For y=2/(x-1), how do I exactly find the turning pts?

I tried following my teacher's way by first turning it into a quadratic equation and finding its discriminant:

y(x-1) = 2
yx - y - 2 = 0
discriminant = y^2
For x to be real then its discriminant must be greater or equal to 0
i.e. y^2 is greater than or equal to 0
This becomes y is greater than or equal to 0.
When y = 0, equation becomes 0 = 2.
That's where I'm stuck. For the other graphs, my teacher's method allowed me to find the turning points.

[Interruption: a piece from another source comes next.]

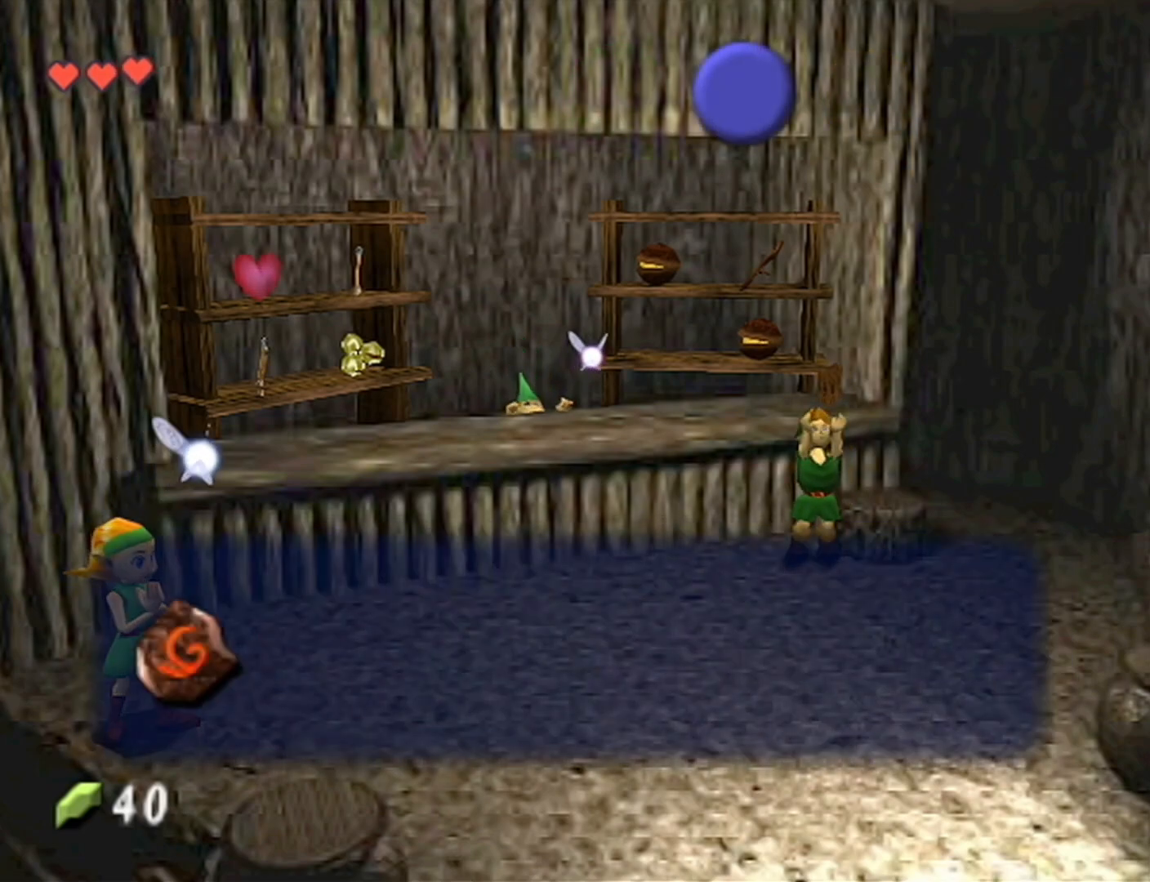
{"buttons": ["A"], "left_stick": "center", "events": [[17, "A", "up"], [17, "B", "down"], [83, "A", "down"], [83, "B", "up"], [150, "A", "up"], [150, "B", "down"], [150, "Z", "up"], [233, "A", "down"], [233, "B", "up"], [267, "A", "up"], [267, "B", "down"], [333, "A", "down"], [333, "B", "up"], [400, "A", "up"], [400, "B", "down"], [467, "A", "down"], [467, "B", "up"]]}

For this one (the first question ), it doesn't work.

2. Originally Posted by xwrathbringerx
Hi

For y=2/(x-1), how do I exactly find the turning pts?

I tried following my teacher's way by first turning it into a quadratic equation and finding its discriminant:

y(x-1) = 2
yx - y - 2 = 0
discriminant = y^2
For x to be real then its discriminant must be greater or equal to 0
i.e. y^2 is greater than or equal to 0
This becomes y is greater than or equal to 0.
When y = 0, equation becomes 0 = 2.
That's where I'm stuck. For the other graphs, my teacher's method allowed me to find the turning points. For this one (the first question ), it doesn't work.

$y = \frac{2}{x-1}$ does not have any turning points. It's a rectangular hyperbola.
3. But $yx - y - 2 = 0$ is not a quadratic. What 'discriminant' are you talking about then?
To get turning points (if any), find its derivative and equate it to $0$.